Instructions to follow » Reproduce, word for word, the text read from each of the records below, and leave the pictures out of your answer.

Input records »
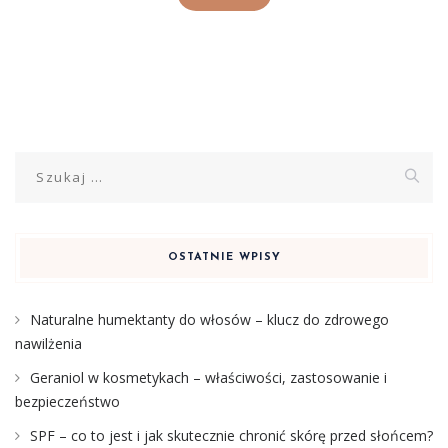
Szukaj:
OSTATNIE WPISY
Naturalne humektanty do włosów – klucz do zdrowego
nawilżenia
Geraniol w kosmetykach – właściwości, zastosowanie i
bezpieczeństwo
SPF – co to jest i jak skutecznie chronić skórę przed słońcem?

Completed exercise »
Szukaj:
OSTATNIE WPISY
Naturalne humektanty do włosów – klucz do zdrowego
nawilżenia
Geraniol w kosmetykach – właściwości, zastosowanie i
bezpieczeństwo
SPF – co to jest i jak skutecznie chronić skórę przed słońcem?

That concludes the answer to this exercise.